The Watcher Cat

The Watcher Cat

Friday, May 4, 2012

My Favorite Inscribed Book

If we're lucky, we have mentors in our lives. I've had several, but, in shelving some books (and highsmithing--that is, covering the dust jackets with transparent plastic sheeting to protect them), I ran across a very tangible memento of one of my law school mentors. Charles L. Black was a brilliant scholar. He was a poet. He was also passionately committed to the U.S. Constitution and its ideals. Professor Black was awe-inspiring until he lured you into relaxing; he was available to students in ways that had nothing to do with grades:
After Louis Armstrong died in 1971, Black held an annual "Armstrong Evening" at Yale. He spun 78 r.p.m. records from the 1920s and 1930s and shared reminiscences with the students who were delighted to take over the faculty lounge for this memorable event.
Students also learned from Black's wonderful mix of down-to-earth practicality and dreaminess. As he put it, "We talk about the protection of our fellows from the suffering and indignity of want as though it were a matter of taking Mount Rainier under one's arm and jumping over the Pacific Ocean, when in fact it is a matter of deciding whether or not to help a frail person lift something that we can ourselves lift."
I attended some of those evenings, and was introduced to the early Armstrong--the Hot Five and Hot Seven years, especially. Law came up incidentally; class not at all. It was education in the deepest sense of the word. (To understand the importance of Louis Armstrong to Professor Black, read his My World With Louis Armstrong.)

Much of my pro bono work, and my scholarship, has been impacted by this man and his teachings. As the linked article quotes him, Professor Black "learned the instrument at the age of 10 from a 75-year-old former slave named Buck Green, who, he would say, 'still plays harmonica through my mouth.'" I can't claim that level of connection. But Professor Black's world view changed mine, and I take pleasure in referencing his work, because the deeper debt cannot be acknowledged--some of what he taught me is so mixed into my own thinking that I'm not always aware when a notion of my own is shaped by him.
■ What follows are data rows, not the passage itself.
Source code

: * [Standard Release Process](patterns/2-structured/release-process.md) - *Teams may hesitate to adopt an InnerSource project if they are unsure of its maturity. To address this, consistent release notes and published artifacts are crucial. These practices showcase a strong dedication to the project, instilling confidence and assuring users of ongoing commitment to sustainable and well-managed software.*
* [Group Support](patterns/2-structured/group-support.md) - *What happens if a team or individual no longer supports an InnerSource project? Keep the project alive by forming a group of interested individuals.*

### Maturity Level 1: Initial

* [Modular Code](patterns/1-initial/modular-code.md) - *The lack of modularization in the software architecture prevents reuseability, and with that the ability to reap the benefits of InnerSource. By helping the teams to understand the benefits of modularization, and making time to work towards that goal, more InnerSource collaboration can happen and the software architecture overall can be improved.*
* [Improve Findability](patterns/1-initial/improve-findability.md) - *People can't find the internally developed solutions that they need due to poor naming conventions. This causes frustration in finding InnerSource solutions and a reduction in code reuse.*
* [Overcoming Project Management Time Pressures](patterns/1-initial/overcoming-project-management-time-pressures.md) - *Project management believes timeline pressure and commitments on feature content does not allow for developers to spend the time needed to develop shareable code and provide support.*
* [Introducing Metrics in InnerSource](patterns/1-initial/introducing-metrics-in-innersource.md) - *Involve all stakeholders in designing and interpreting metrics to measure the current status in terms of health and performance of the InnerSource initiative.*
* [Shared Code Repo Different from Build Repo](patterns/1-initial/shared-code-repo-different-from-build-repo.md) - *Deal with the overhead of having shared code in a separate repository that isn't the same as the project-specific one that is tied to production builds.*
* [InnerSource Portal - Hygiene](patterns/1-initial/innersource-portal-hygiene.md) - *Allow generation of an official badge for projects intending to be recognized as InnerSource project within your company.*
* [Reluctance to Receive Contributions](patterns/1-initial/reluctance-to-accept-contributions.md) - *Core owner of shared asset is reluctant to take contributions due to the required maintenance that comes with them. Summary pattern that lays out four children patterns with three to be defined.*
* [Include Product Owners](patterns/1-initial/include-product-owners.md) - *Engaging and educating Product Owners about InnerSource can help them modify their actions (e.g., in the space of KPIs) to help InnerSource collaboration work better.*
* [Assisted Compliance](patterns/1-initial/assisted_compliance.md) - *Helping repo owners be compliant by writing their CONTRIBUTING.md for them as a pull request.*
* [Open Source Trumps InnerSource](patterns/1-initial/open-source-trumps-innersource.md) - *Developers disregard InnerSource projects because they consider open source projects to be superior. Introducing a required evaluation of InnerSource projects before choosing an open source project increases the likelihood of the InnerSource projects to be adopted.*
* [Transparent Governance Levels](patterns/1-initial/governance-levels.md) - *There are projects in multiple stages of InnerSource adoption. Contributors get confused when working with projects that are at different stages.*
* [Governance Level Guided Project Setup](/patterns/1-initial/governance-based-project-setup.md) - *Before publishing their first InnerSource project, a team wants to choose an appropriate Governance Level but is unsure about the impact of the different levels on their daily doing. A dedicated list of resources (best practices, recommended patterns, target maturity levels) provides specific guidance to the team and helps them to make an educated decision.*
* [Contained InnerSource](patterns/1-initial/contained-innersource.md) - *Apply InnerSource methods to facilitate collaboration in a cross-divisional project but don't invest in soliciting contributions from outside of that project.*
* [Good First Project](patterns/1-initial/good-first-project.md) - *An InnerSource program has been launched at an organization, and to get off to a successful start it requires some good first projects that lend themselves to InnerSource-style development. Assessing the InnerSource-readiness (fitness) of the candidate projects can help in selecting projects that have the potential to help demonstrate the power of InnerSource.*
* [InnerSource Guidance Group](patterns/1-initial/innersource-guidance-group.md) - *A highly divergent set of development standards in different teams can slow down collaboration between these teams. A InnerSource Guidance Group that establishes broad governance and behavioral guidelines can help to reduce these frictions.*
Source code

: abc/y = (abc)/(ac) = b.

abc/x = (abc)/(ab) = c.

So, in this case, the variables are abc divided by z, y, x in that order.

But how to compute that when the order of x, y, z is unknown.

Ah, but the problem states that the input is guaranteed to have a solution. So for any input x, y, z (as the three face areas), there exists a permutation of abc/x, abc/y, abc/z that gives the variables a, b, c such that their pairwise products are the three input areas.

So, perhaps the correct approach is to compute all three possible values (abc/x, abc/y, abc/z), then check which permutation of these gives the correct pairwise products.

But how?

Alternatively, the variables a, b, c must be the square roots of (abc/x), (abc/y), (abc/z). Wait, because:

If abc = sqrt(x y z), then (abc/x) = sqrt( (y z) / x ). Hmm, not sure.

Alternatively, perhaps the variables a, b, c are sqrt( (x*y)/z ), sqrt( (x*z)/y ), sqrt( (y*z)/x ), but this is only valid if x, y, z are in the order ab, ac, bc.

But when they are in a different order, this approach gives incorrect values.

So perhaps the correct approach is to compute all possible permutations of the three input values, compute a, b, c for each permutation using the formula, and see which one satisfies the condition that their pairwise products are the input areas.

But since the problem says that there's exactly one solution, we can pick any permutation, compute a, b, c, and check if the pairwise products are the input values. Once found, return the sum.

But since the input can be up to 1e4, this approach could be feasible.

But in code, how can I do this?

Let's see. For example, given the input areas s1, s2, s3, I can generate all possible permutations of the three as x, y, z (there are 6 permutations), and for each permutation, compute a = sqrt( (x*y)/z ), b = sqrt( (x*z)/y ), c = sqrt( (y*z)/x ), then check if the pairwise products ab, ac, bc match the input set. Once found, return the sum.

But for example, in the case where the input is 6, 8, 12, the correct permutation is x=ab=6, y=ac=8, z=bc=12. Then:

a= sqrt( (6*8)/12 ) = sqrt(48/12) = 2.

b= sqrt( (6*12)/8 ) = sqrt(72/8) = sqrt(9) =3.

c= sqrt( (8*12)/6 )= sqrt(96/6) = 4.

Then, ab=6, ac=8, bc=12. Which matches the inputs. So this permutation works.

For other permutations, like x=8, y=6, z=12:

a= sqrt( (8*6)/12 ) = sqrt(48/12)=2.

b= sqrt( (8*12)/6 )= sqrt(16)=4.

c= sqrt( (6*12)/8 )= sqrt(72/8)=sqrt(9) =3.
So, this memento? One of Professor Black's works, The Humane Imagination (1989). A series of articles he wrote about law as justice, law as art, the roots of law. Only Charles Black could find poetry in admiralty law. Or, in "My World With Louis Armstrong," make the spiritual dimension of the law, its occasional opportunity to aid human growth and even redemption, sing. Anyway, I asked him to sign my copy. Here's what he wrote:

He valued his students, and I value him to this day.